▶ **TEXT PROVIDED**:
####################
HK now a stronger global financial hub


Thriving: The Cheung Kong Centre which houses the Goldman Sachs offices in the Central district of Hong Kong. Since the national security law in Hong Kong took effect last year, a sequence of positive changes has taken shape. — Bloomberg

HONG KONG: Hong Kong remains a competitive and attractive financial centre, Nicolas Aguzin, chief executive of Hong Kong Exchanges and Clearing Limited (HKEX), has said.

“It is home to open, globalised and transparent markets, robust infrastructure, internationally-aligned regulatory regimes, the rule of law, the free flow of information and capital, and a deep pool of talent,” said Aguzin, who joined HKEX in May after working in Hong Kong for nine years at JPMorgan.

From investors to businesses, stakeholders have been more optimistic since the national security law in Hong Kong took effect on June 30, 2020.

A sequence of positive changes has taken shape. There was neither a capital flight nor exodus of foreign firms, and quite the opposite, major global financial institutions, including Goldman Sachs and Citigroup, have maintained or planned to increase their presence here.

“The law has proved effective in restoring law and order and guaranteeing a stable and predictable environment, where investment is protected and companies feel more secure to operate,” said Liang Haiming, a Hong Kong-based economist.

Figures do not lie. Over HK$300bil (US$38.6bil or RM163bil) flowed into Hong Kong from July to October 2020, and there was also a capital net influx for the whole of 2020.

As one of the major bourses in the world, HKEX witnessed an over-50% year-on-year increase in initial public offering fund-raising in 2020, while assets under management here amounted to nearly HK$35 trillion (US$4.5 trillion or RM18.99 trillion), up 21% from the year before.

The International Monetary Fund recently reaffirmed Hong Kong’s status as an international financial centre, citing its resilient financial system as well as the policies and regulatory frameworks. Hong Kong was also the third-largest recipient of foreign direct investment last year, according to a report released by the United Nations Conference on Trade and Development.
####################
▶ **RECORDED INFORMATION**:
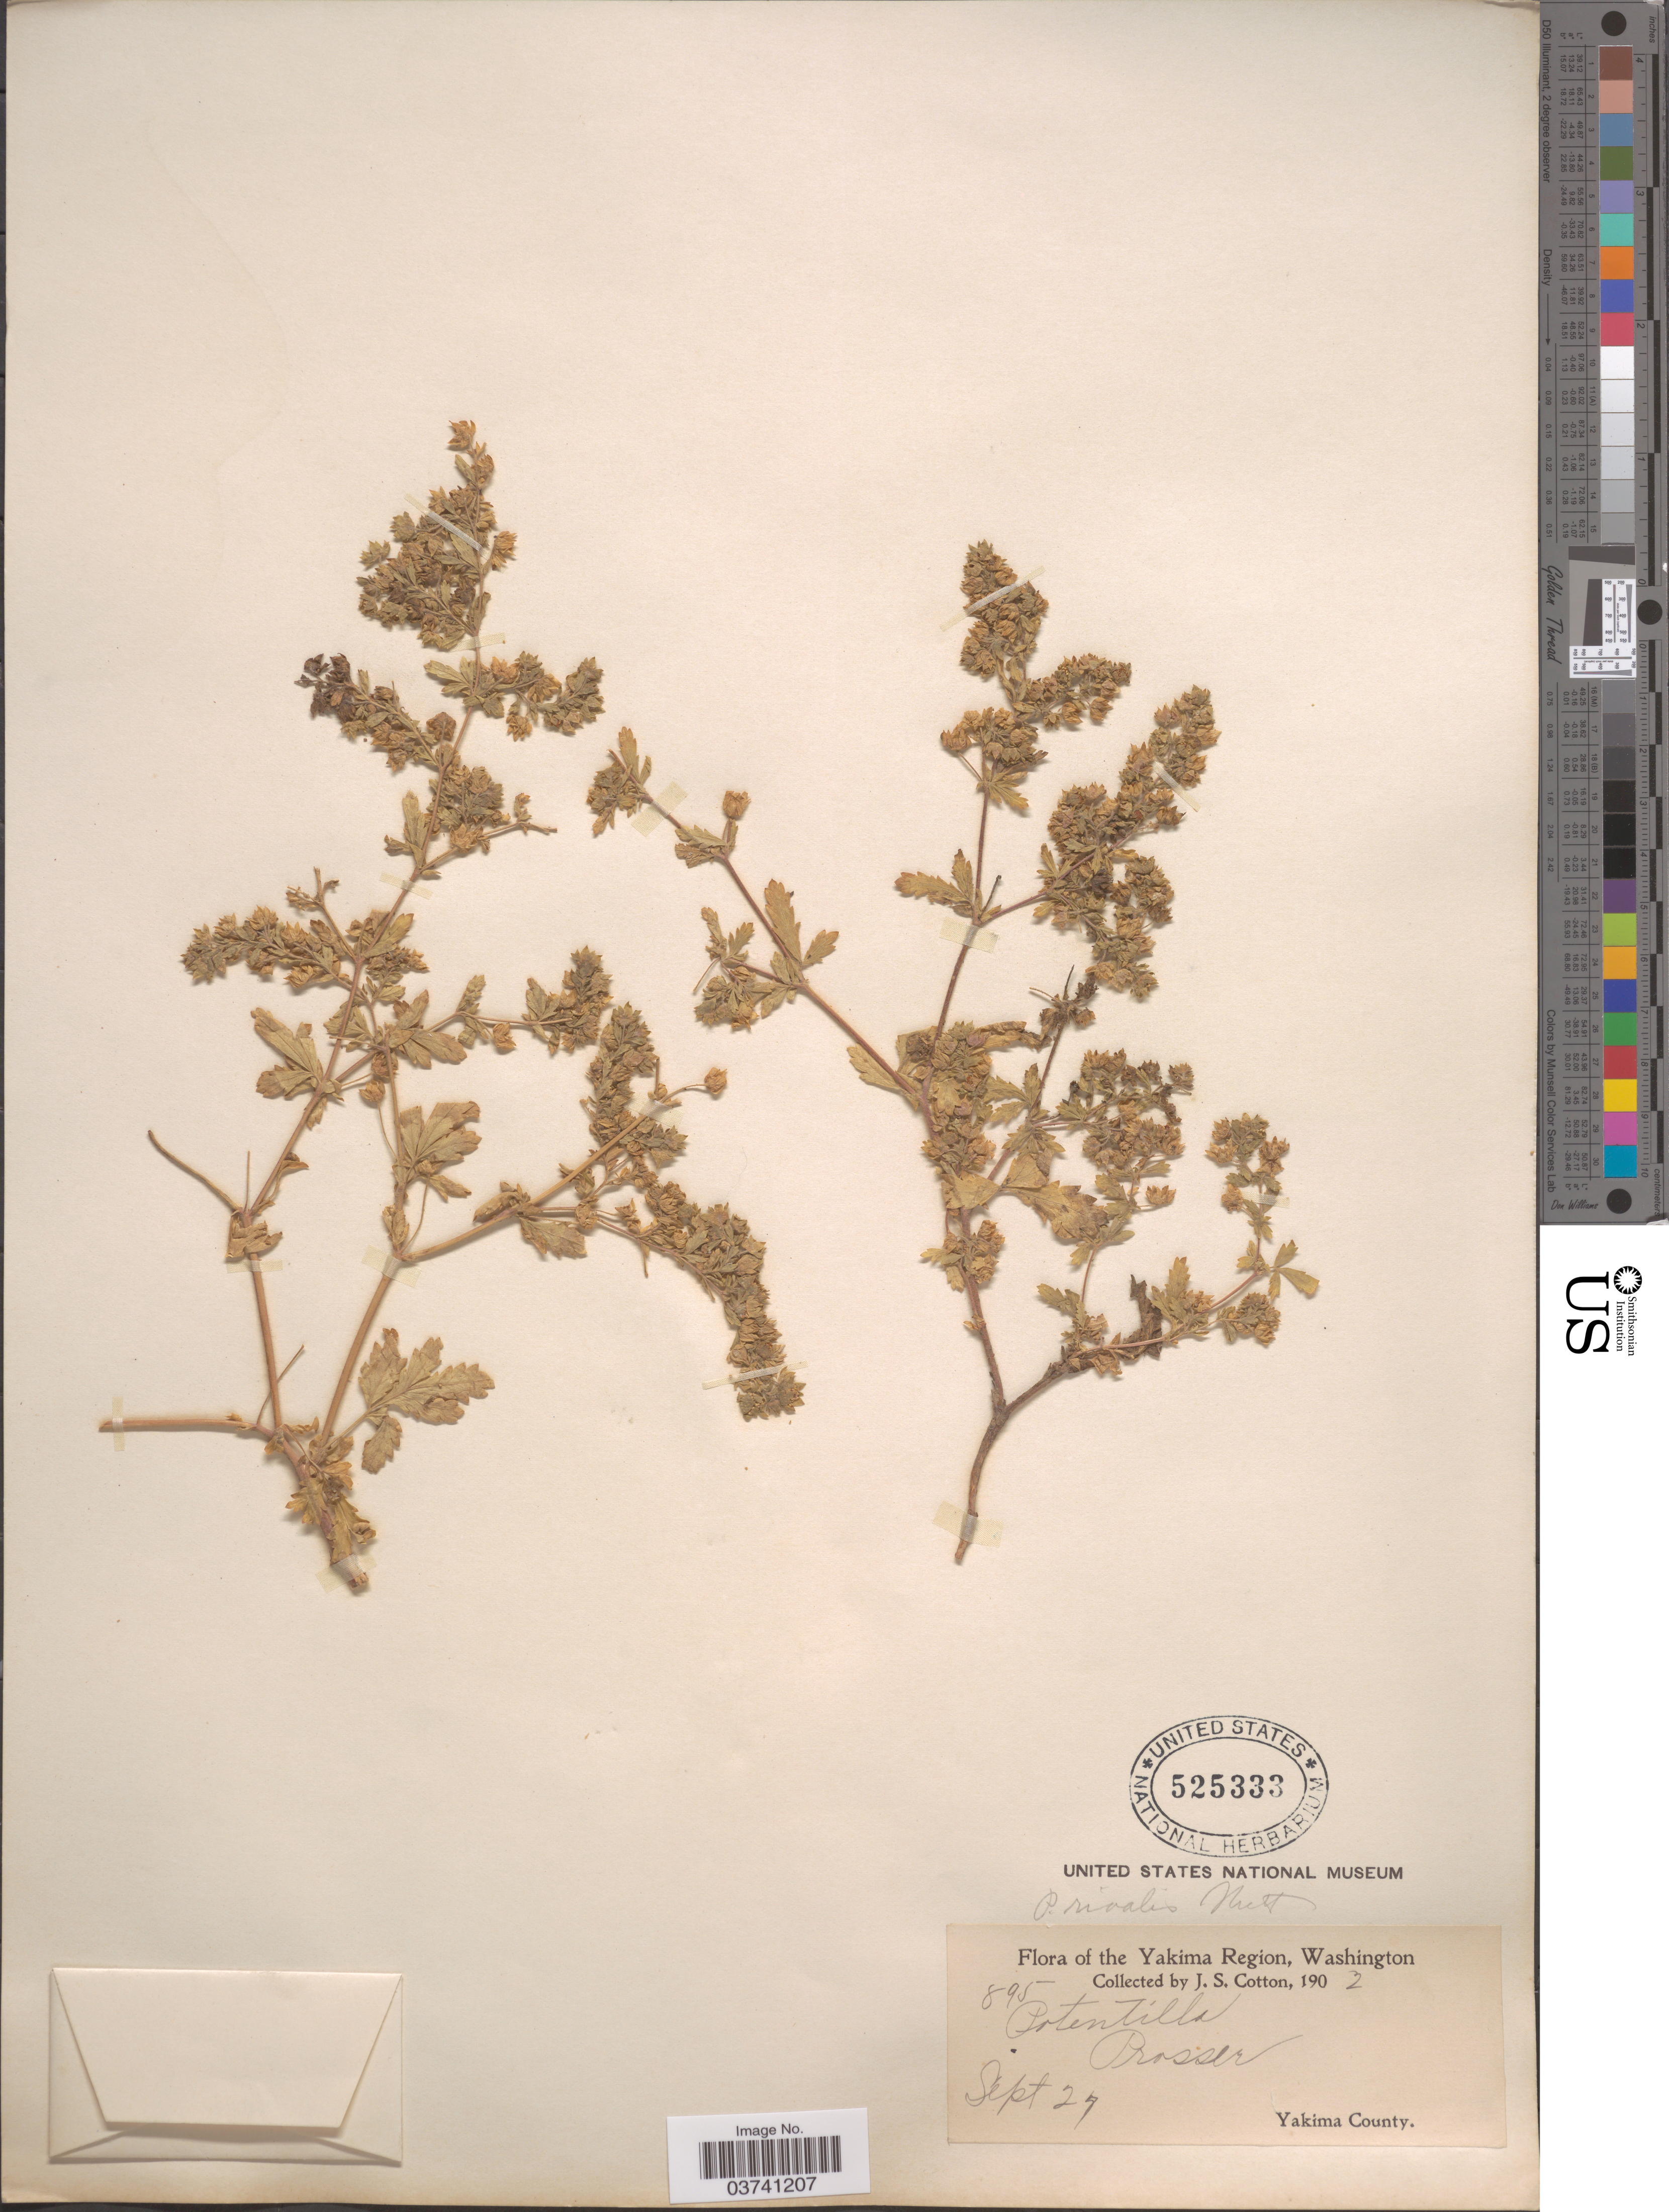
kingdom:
####################
▶ **WORK TO DO**:
A. From the article on Hong Kong as a financial hub, list every feature of Hong Kong that Nicolas Aguzin names in his quoted statement.
B. Answer these questions using the article on Hong Kong as a financial hub:
(i) On what date did the national security law in Hong Kong take effect?
(ii) For how many years did Aguzin work in Hong Kong at JPMorgan before joining HKEX?
(iii) By what percentage did assets under management in Hong Kong rise from the year before?

▶ **IN RESPONSE**:
A.
- Open, globalised and transparent markets
- Robust infrastructure
- Internationally-aligned regulatory regimes
- The rule of law
- The free flow of information and capital
- A deep pool of talent

B.
(i) June 30, 2020
(ii) Nine years
(iii) 21%